Passage to read
The War of Deposition against King Hans () was a conflict in which Swedish separatists under the leadership of the Swedish regent Sten Sture the Elder rebelled against the newly elected king of the Kalmar Union, Hans. 

On 1 January 1501, an assembly of Swedish nobles declared the deposition of the king of the Kalmar Union, Hans, from the Swedish throne. King Hans had been elected King of Sweden four years prior, but there was great dislike of his rule and the Danish officials placed to rule in the king's stead. When the Swedish rebel army took Örebro in August 1501, the king left for Denmark to gather troops and left his queen, Christina of Saxony, in possession of Stockholm. The king was declared deposed and Sten Sture the Elder proclaimed regent. In October, Stockholm was taken, and in May 1502, queen Christina surrendered Stockholm Castle. In the summer of 1502, the rebels took Finland, and in the spring of 1503, Kalmar was taken.

Given exercise a
Answer these questions from the passage on the War of Deposition:
(i) Who led the Swedish separatists?
(ii) Whom did the king leave holding Stockholm when he went to Denmark?
(iii) When was Kalmar taken?
The listing that comes next is unrelated to the passage on the War of Deposition.

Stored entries
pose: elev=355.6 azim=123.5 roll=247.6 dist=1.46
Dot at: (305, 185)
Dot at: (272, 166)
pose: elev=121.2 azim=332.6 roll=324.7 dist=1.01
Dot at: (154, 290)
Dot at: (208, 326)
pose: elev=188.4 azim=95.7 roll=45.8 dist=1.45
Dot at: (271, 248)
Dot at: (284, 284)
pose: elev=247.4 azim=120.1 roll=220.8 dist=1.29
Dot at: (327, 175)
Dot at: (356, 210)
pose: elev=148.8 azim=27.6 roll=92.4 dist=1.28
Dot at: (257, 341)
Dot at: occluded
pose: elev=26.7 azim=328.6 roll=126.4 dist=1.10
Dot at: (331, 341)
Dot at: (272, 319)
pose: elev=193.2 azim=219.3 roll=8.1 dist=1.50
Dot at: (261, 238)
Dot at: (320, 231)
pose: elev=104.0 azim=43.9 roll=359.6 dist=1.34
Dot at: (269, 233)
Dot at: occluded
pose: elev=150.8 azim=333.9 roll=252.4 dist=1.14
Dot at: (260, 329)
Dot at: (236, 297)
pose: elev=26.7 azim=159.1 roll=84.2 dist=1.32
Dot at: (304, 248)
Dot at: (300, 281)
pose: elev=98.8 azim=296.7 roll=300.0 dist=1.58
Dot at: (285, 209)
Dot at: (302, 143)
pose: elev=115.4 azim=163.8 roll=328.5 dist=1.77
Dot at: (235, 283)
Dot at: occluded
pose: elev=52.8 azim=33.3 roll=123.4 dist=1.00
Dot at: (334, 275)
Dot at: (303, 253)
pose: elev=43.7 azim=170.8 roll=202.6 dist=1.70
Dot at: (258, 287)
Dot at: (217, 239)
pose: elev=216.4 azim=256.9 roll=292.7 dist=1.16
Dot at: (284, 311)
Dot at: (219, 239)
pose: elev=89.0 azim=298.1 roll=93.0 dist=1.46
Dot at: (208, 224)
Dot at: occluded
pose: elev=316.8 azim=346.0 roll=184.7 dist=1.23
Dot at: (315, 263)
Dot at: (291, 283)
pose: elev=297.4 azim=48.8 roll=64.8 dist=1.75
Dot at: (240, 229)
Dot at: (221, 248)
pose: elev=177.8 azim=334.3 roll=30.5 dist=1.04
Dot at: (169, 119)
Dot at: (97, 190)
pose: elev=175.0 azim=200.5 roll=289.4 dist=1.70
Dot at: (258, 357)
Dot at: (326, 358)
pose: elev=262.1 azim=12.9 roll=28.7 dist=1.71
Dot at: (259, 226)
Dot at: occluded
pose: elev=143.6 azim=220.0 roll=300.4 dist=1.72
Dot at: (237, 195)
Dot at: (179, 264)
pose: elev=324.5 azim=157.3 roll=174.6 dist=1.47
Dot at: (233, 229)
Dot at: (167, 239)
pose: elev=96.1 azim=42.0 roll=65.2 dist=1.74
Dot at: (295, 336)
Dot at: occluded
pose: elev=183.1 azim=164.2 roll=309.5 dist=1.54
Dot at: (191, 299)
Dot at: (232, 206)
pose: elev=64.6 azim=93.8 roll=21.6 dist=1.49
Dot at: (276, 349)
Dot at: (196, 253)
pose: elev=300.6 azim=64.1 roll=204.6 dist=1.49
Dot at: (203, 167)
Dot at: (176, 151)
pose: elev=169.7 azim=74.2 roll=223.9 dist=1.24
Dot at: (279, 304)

Given exercise b
In the matched point listing, repeat the lines from the one with "pose: elev=193.2 azim=219.3" to the one with "Dot at: (291, 283)", including both.

Exercise result a
(i) Sten Sture the Elder
(ii) His queen, Christina of Saxony
(iii) In the spring of 1503

Exercise result b
pose: elev=193.2 azim=219.3 roll=8.1 dist=1.50
Dot at: (261, 238)
Dot at: (320, 231)
pose: elev=104.0 azim=43.9 roll=359.6 dist=1.34
Dot at: (269, 233)
Dot at: occluded
pose: elev=150.8 azim=333.9 roll=252.4 dist=1.14
Dot at: (260, 329)
Dot at: (236, 297)
pose: elev=26.7 azim=159.1 roll=84.2 dist=1.32
Dot at: (304, 248)
Dot at: (300, 281)
pose: elev=98.8 azim=296.7 roll=300.0 dist=1.58
Dot at: (285, 209)
Dot at: (302, 143)
pose: elev=115.4 azim=163.8 roll=328.5 dist=1.77
Dot at: (235, 283)
Dot at: occluded
pose: elev=52.8 azim=33.3 roll=123.4 dist=1.00
Dot at: (334, 275)
Dot at: (303, 253)
pose: elev=43.7 azim=170.8 roll=202.6 dist=1.70
Dot at: (258, 287)
Dot at: (217, 239)
pose: elev=216.4 azim=256.9 roll=292.7 dist=1.16
Dot at: (284, 311)
Dot at: (219, 239)
pose: elev=89.0 azim=298.1 roll=93.0 dist=1.46
Dot at: (208, 224)
Dot at: occluded
pose: elev=316.8 azim=346.0 roll=184.7 dist=1.23
Dot at: (315, 263)
Dot at: (291, 283)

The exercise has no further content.